The presence of invalidating pain symptoms requires adequate diagnosis and therapy. Concerning diagnosis, physical examination and laboratory tests help to exclude haemorrhage and infection. MRI can visualise oedema, haemorrhage and the obturator nerve itself, but not the polypropylene tape nor smaller branches of the nerve. In the absence of motor dysfunction, a diagnostic role for EMG remains debatable.

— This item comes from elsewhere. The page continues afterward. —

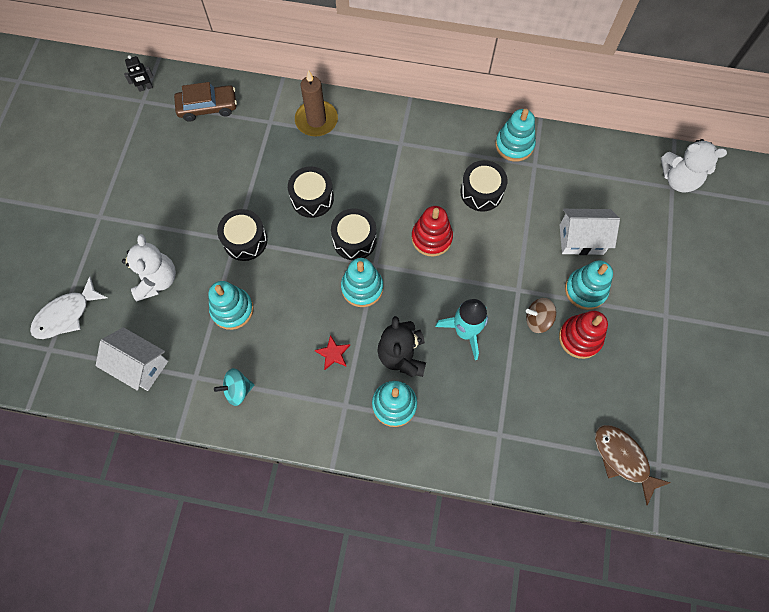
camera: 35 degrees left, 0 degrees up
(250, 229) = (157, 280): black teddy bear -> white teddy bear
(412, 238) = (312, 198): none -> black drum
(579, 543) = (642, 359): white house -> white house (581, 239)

Concerning therapy, the first step is to target neuropathic pain with oral analgesics. Due to systemic side effects, these are usually poorly tolerated. When nerve entrapment or damage is suspected, the next step could be injecting local analgesics, possibly in combination with corticosteroids [8]. In view of the use of synthetic grafts in the vagina, this option was waived as it might increase the chance of local infection. The ultimate option is to remove the tape, which should not be postponed too long as scarring around the tape progresses over time and makes total removal more difficult and nerve damage may become more irreversible after longer time.

Conclusion

These two cases demonstrate that severe persistent groin pain following uncomplicated TVT-O procedures may have serious implications. In case severe groin pain does not dissipate within a few days, one may assume that direct damage in the course of the obturator nerve has occurred. We assumed that removal of the foreign body would allow the nerve lesion to heal. Both patients experienced pain relief after this. However, as the resolution of symptoms has been only partial, it is important to counsel patients with similar pathology that recovery takes time and may be incomplete. The sooner the tape is removed in case of abnormal post-operative groin pain, the better chance there is that the complete tape can be removed and that damage to the obturator nerve and its branches is reversible.